(Stored dataset items)

----

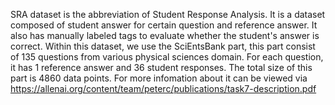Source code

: SRA dataset is the abbreviation of Student Response Analysis. It is a dataset composed of student answer for certain question and reference answer.
It also has manually labeled tags to evaluate whether the student's answer is correct.
Within this dataset, we use the SciEntsBank part, this part consist of 135 questions from various physical sciences domain.
For each question, it has 1 reference answer and 36 student responses. The total size of this part is 4860 data points.
For more infomation about it can be viewed via https://allenai.org/content/team/peterc/publications/task7-description.pdf
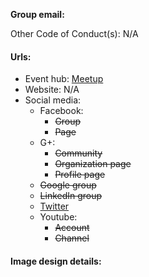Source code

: **Group email:** 

Other Code of Conduct(s): N/A

#### Urls:
  - Event hub: [Meetup](http://www.meetup.com/OklahomaPHP/)
  - Website: N/A
  - Social media:
    - Facebook:
      - ~~Group~~
      - ~~Page~~
    - G+:
      - ~~Community~~
      - ~~Organization page~~
      - ~~Profile page~~
    - ~~Google group~~
    - ~~LinkedIn group~~
    - [Twitter](https://twitter.com/OklahomaPHP)
    - Youtube:
      - ~~Account~~
      - ~~Channel~~

#### Image design details:

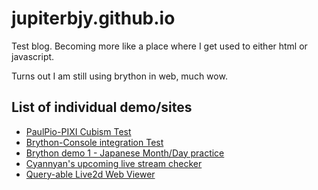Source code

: # jupiterbjy.github.io
Test blog. Becoming more like a place where I get used to either html or javascript.

Turns out I am still using brython in web, much wow.

## List of individual demo/sites
- [PaulPio-PIXI Cubism Test](https://jupiterbjy.github.io/PaulPio_PIXI_Demo/)
- [Brython-Console integration Test](https://jupiterbjy.github.io/Brython/)
- [Brython demo 1 - Japanese Month/Day practice](https://jupiterbjy.github.io/JpnPractice/)
- [Cyannyan's upcoming live stream checker](http://jupiterbjy.github.io/docs/CyanStreamTimeCheck/)
- [Query-able Live2d Web Viewer](http://jupiterbjy.github.io/SimpleLive2dViewer)
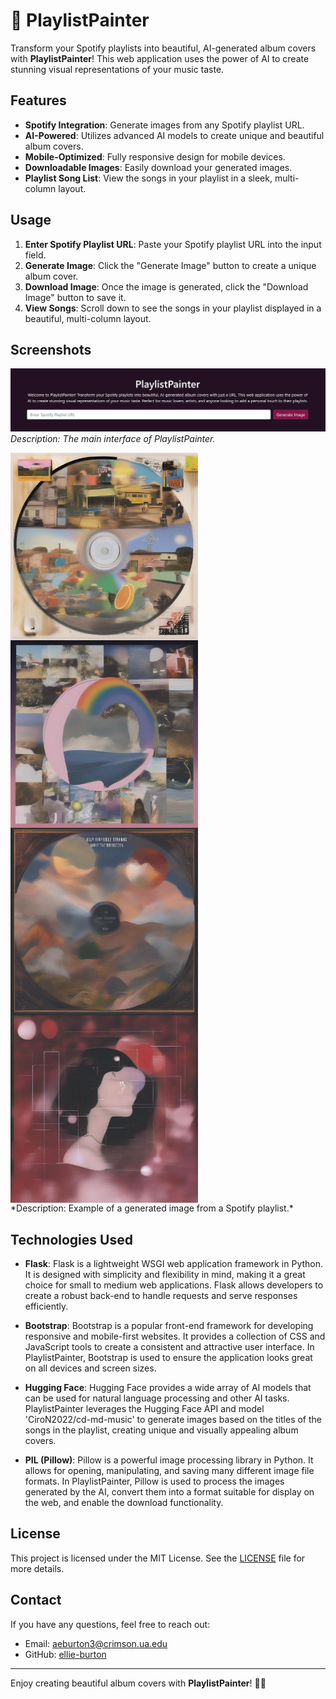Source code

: # 🎨 PlaylistPainter

Transform your Spotify playlists into beautiful, AI-generated album covers with **PlaylistPainter**! This web application uses the power of AI to create stunning visual representations of your music taste.

## Features

- **Spotify Integration**: Generate images from any Spotify playlist URL.
- **AI-Powered**: Utilizes advanced AI models to create unique and beautiful album covers.
- **Mobile-Optimized**: Fully responsive design for mobile devices.
- **Downloadable Images**: Easily download your generated images.
- **Playlist Song List**: View the songs in your playlist in a sleek, multi-column layout.

## Usage

1. **Enter Spotify Playlist URL**: Paste your Spotify playlist URL into the input field.
2. **Generate Image**: Click the "Generate Image" button to create a unique album cover.
3. **Download Image**: Once the image is generated, click the "Download Image" button to save it.
4. **View Songs**: Scroll down to see the songs in your playlist displayed in a beautiful, multi-column layout.

## Screenshots

![Home Page](screenshots/homepage.png)
*Description: The main interface of PlaylistPainter.*

<div style="display: flex; flex-wrap: wrap; justify-content: space-between;">
<img src="screenshots/generated-image1.png" alt="Generated Image" width="300"/>
<img src="screenshots/generated-image2.png" alt="Generated Image" width="300"/>
<img src="screenshots/generated-image4.png" alt="Generated Image" width="300"/>
<img src="screenshots/generated-image5.png" alt="Generated Image" width="300"/>
</div>
*Description: Example of a generated image from a Spotify playlist.*

## Technologies Used

- **Flask**: Flask is a lightweight WSGI web application framework in Python. It is designed with simplicity and flexibility in mind, making it a great choice for small to medium web applications. Flask allows developers to create a robust back-end to handle requests and serve responses efficiently.
  
- **Bootstrap**: Bootstrap is a popular front-end framework for developing responsive and mobile-first websites. It provides a collection of CSS and JavaScript tools to create a consistent and attractive user interface. In PlaylistPainter, Bootstrap is used to ensure the application looks great on all devices and screen sizes.

- **Hugging Face**: Hugging Face provides a wide array of AI models that can be used for natural language processing and other AI tasks. PlaylistPainter leverages the Hugging Face API and model 'CiroN2022/cd-md-music' to generate images based on the titles of the songs in the playlist, creating unique and visually appealing album covers.

- **PIL (Pillow)**: Pillow is a powerful image processing library in Python. It allows for opening, manipulating, and saving many different image file formats. In PlaylistPainter, Pillow is used to process the images generated by the AI, convert them into a format suitable for display on the web, and enable the download functionality.

## License

This project is licensed under the MIT License. See the [LICENSE](LICENSE) file for more details.

## Contact

If you have any questions, feel free to reach out:

- Email: aeburton3@crimson.ua.edu
- GitHub: [ellie-burton](https://github.com/ellie-burton)

---

Enjoy creating beautiful album covers with **PlaylistPainter**! 🎨🎶
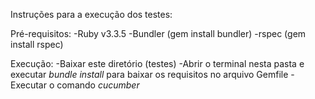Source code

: Instruções para a execução dos testes:

Pré-requisitos:
-Ruby v3.3.5
-Bundler (gem install bundler)
-rspec (gem install rspec)

Execução:
-Baixar este diretório (testes)
-Abrir o terminal nesta pasta e executar _bundle install_ para baixar os requisitos no arquivo Gemfile
-Executar o comando _cucumber_
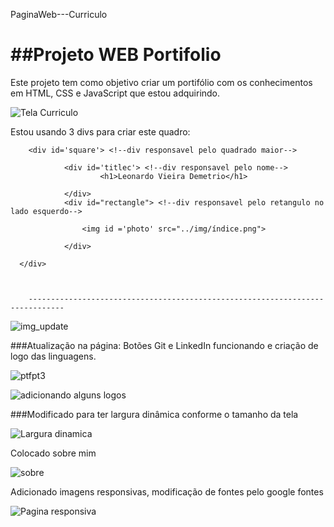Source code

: PaginaWeb---Curriculo
# ##Projeto WEB Portifolio

Este projeto tem como objetivo criar um portifólio com os conhecimentos em HTML, CSS e JavaScript que estou adquirindo.

![Tela Curriculo](https://i.imgur.com/kDchKhF.png "Tela Curriculo")

Estou usando 3 divs para criar este quadro:

		<div id='square'> <!--div responsavel pelo quadrado maior-->

				<div id='titlec'> <!--div responsavel pelo nome-->
				        <h1>Leonardo Vieira Demetrio</h1>

				</div>
				<div id="rectangle"> <!--div responsavel pelo retangulo no lado esquerdo-->

					<img id ='photo' src="../img/índice.png">

				</div>

	  </div>



		------------------------------------------------------------------------------
![img_update](https://i.imgur.com/eOjjAQV.png "img_update")







###Atualização na página:
	Botões Git e LinkedIn funcionando e criação de logo das linguagens.


![ptfpt3](https://i.imgur.com/7j7PhAf.png "ptfpt3")

![adicionando alguns logos](https://i.imgur.com/UhpBMB5.png "adicionando alguns logos")

###Modificado para ter largura dinâmica  conforme o tamanho da tela

![Largura dinamica](https://i.imgur.com/D4yQYpL.png "Largura dinamica")

Colocado sobre mim

![sobre](https://i.imgur.com/xfBo0Ul.png "sobre")

Adicionado imagens responsivas, modificação de fontes pelo google fontes

![Pagina responsiva ](https://i.imgur.com/5wO6wyU.png "Pagina responsiva ")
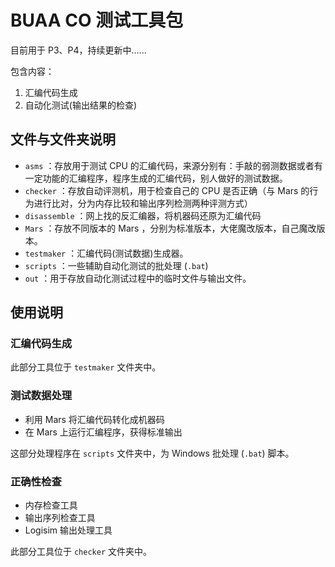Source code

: # BUAA CO 测试工具包

目前用于 P3、P4，持续更新中......

包含内容：
1. 汇编代码生成
2. 自动化测试(输出结果的检查)

## 文件与文件夹说明

- `asms` ：存放用于测试 CPU 的汇编代码，来源分别有：手敲的弱测数据或者有一定功能的汇编程序，程序生成的汇编代码，别人做好的测试数据。
- `checker` ：存放自动评测机，用于检查自己的 CPU 是否正确（与 Mars 的行为进行比对，分为内存比较和输出序列检测两种评测方式）
- `disassemble` ：网上找的反汇编器，将机器码还原为汇编代码
- `Mars` ：存放不同版本的 Mars ，分别为标准版本，大佬魔改版本，自己魔改版本。
- `testmaker` ：汇编代码(测试数据)生成器。
- `scripts` ：一些辅助自动化测试的批处理 (`.bat`) 
- `out` ：用于存放自动化测试过程中的临时文件与输出文件。

## 使用说明

### 汇编代码生成

此部分工具位于 `testmaker` 文件夹中。

### 测试数据处理
- 利用 Mars 将汇编代码转化成机器码
- 在 Mars 上运行汇编程序，获得标准输出

这部分处理程序在 `scripts` 文件夹中，为 Windows 批处理 (`.bat`) 脚本。


### 正确性检查
- 内存检查工具
- 输出序列检查工具
- Logisim 输出处理工具

此部分工具位于 `checker` 文件夹中。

----

**Your instructions:**
Restate the entries above word for word, keeping pictures out of the copy.

**Exercise response:**
Source code

: SRA dataset is the abbreviation of Student Response Analysis. It is a dataset composed of student answer for certain question and reference answer.
It also has manually labeled tags to evaluate whether the student's answer is correct.
Within this dataset, we use the SciEntsBank part, this part consist of 135 questions from various physical sciences domain.
For each question, it has 1 reference answer and 36 student responses. The total size of this part is 4860 data points.
For more infomation about it can be viewed via https://allenai.org/content/team/peterc/publications/task7-description.pdf
Source code

: **Group email:** 

Other Code of Conduct(s): N/A

#### Urls:
  - Event hub: [Meetup](http://www.meetup.com/OklahomaPHP/)
  - Website: N/A
  - Social media:
    - Facebook:
      - ~~Group~~
      - ~~Page~~
    - G+:
      - ~~Community~~
      - ~~Organization page~~
      - ~~Profile page~~
    - ~~Google group~~
    - ~~LinkedIn group~~
    - [Twitter](https://twitter.com/OklahomaPHP)
    - Youtube:
      - ~~Account~~
      - ~~Channel~~

#### Image design details:

Source code

: # jupiterbjy.github.io
Test blog. Becoming more like a place where I get used to either html or javascript.

Turns out I am still using brython in web, much wow.

## List of individual demo/sites
- [PaulPio-PIXI Cubism Test](https://jupiterbjy.github.io/PaulPio_PIXI_Demo/)
- [Brython-Console integration Test](https://jupiterbjy.github.io/Brython/)
- [Brython demo 1 - Japanese Month/Day practice](https://jupiterbjy.github.io/JpnPractice/)
- [Cyannyan's upcoming live stream checker](http://jupiterbjy.github.io/docs/CyanStreamTimeCheck/)
- [Query-able Live2d Web Viewer](http://jupiterbjy.github.io/SimpleLive2dViewer)
Source code

: # 🎨 PlaylistPainter

Transform your Spotify playlists into beautiful, AI-generated album covers with **PlaylistPainter**! This web application uses the power of AI to create stunning visual representations of your music taste.

## Features

- **Spotify Integration**: Generate images from any Spotify playlist URL.
- **AI-Powered**: Utilizes advanced AI models to create unique and beautiful album covers.
- **Mobile-Optimized**: Fully responsive design for mobile devices.
- **Downloadable Images**: Easily download your generated images.
- **Playlist Song List**: View the songs in your playlist in a sleek, multi-column layout.

## Usage

1. **Enter Spotify Playlist URL**: Paste your Spotify playlist URL into the input field.
2. **Generate Image**: Click the "Generate Image" button to create a unique album cover.
3. **Download Image**: Once the image is generated, click the "Download Image" button to save it.
4. **View Songs**: Scroll down to see the songs in your playlist displayed in a beautiful, multi-column layout.

## Screenshots

![Home Page](screenshots/homepage.png)
*Description: The main interface of PlaylistPainter.*

<div style="display: flex; flex-wrap: wrap; justify-content: space-between;">
<img src="screenshots/generated-image1.png" alt="Generated Image" width="300"/>
<img src="screenshots/generated-image2.png" alt="Generated Image" width="300"/>
<img src="screenshots/generated-image4.png" alt="Generated Image" width="300"/>
<img src="screenshots/generated-image5.png" alt="Generated Image" width="300"/>
</div>
*Description: Example of a generated image from a Spotify playlist.*

## Technologies Used

- **Flask**: Flask is a lightweight WSGI web application framework in Python. It is designed with simplicity and flexibility in mind, making it a great choice for small to medium web applications. Flask allows developers to create a robust back-end to handle requests and serve responses efficiently.
  
- **Bootstrap**: Bootstrap is a popular front-end framework for developing responsive and mobile-first websites. It provides a collection of CSS and JavaScript tools to create a consistent and attractive user interface. In PlaylistPainter, Bootstrap is used to ensure the application looks great on all devices and screen sizes.

- **Hugging Face**: Hugging Face provides a wide array of AI models that can be used for natural language processing and other AI tasks. PlaylistPainter leverages the Hugging Face API and model 'CiroN2022/cd-md-music' to generate images based on the titles of the songs in the playlist, creating unique and visually appealing album covers.

- **PIL (Pillow)**: Pillow is a powerful image processing library in Python. It allows for opening, manipulating, and saving many different image file formats. In PlaylistPainter, Pillow is used to process the images generated by the AI, convert them into a format suitable for display on the web, and enable the download functionality.

## License

This project is licensed under the MIT License. See the [LICENSE](LICENSE) file for more details.

## Contact

If you have any questions, feel free to reach out:

- Email: aeburton3@crimson.ua.edu
- GitHub: [ellie-burton](https://github.com/ellie-burton)

---

Enjoy creating beautiful album covers with **PlaylistPainter**! 🎨🎶
Source code

: Instruções para a execução dos testes:

Pré-requisitos:
-Ruby v3.3.5
-Bundler (gem install bundler)
-rspec (gem install rspec)

Execução:
-Baixar este diretório (testes)
-Abrir o terminal nesta pasta e executar _bundle install_ para baixar os requisitos no arquivo Gemfile
-Executar o comando _cucumber_
Source code

: PaginaWeb---Curriculo
# ##Projeto WEB Portifolio

Este projeto tem como objetivo criar um portifólio com os conhecimentos em HTML, CSS e JavaScript que estou adquirindo.

![Tela Curriculo](https://i.imgur.com/kDchKhF.png "Tela Curriculo")

Estou usando 3 divs para criar este quadro:

		<div id='square'> <!--div responsavel pelo quadrado maior-->

				<div id='titlec'> <!--div responsavel pelo nome-->
				        <h1>Leonardo Vieira Demetrio</h1>

				</div>
				<div id="rectangle"> <!--div responsavel pelo retangulo no lado esquerdo-->

					<img id ='photo' src="../img/índice.png">

				</div>

	  </div>



		------------------------------------------------------------------------------
![img_update](https://i.imgur.com/eOjjAQV.png "img_update")







###Atualização na página:
	Botões Git e LinkedIn funcionando e criação de logo das linguagens.


![ptfpt3](https://i.imgur.com/7j7PhAf.png "ptfpt3")

![adicionando alguns logos](https://i.imgur.com/UhpBMB5.png "adicionando alguns logos")

###Modificado para ter largura dinâmica  conforme o tamanho da tela

![Largura dinamica](https://i.imgur.com/D4yQYpL.png "Largura dinamica")

Colocado sobre mim

![sobre](https://i.imgur.com/xfBo0Ul.png "sobre")

Adicionado imagens responsivas, modificação de fontes pelo google fontes

![Pagina responsiva ](https://i.imgur.com/5wO6wyU.png "Pagina responsiva ")
Source code

: # BUAA CO 测试工具包

目前用于 P3、P4，持续更新中......

包含内容：
1. 汇编代码生成
2. 自动化测试(输出结果的检查)

## 文件与文件夹说明

- `asms` ：存放用于测试 CPU 的汇编代码，来源分别有：手敲的弱测数据或者有一定功能的汇编程序，程序生成的汇编代码，别人做好的测试数据。
- `checker` ：存放自动评测机，用于检查自己的 CPU 是否正确（与 Mars 的行为进行比对，分为内存比较和输出序列检测两种评测方式）
- `disassemble` ：网上找的反汇编器，将机器码还原为汇编代码
- `Mars` ：存放不同版本的 Mars ，分别为标准版本，大佬魔改版本，自己魔改版本。
- `testmaker` ：汇编代码(测试数据)生成器。
- `scripts` ：一些辅助自动化测试的批处理 (`.bat`) 
- `out` ：用于存放自动化测试过程中的临时文件与输出文件。

## 使用说明

### 汇编代码生成

此部分工具位于 `testmaker` 文件夹中。

### 测试数据处理
- 利用 Mars 将汇编代码转化成机器码
- 在 Mars 上运行汇编程序，获得标准输出

这部分处理程序在 `scripts` 文件夹中，为 Windows 批处理 (`.bat`) 脚本。


### 正确性检查
- 内存检查工具
- 输出序列检查工具
- Logisim 输出处理工具

此部分工具位于 `checker` 文件夹中。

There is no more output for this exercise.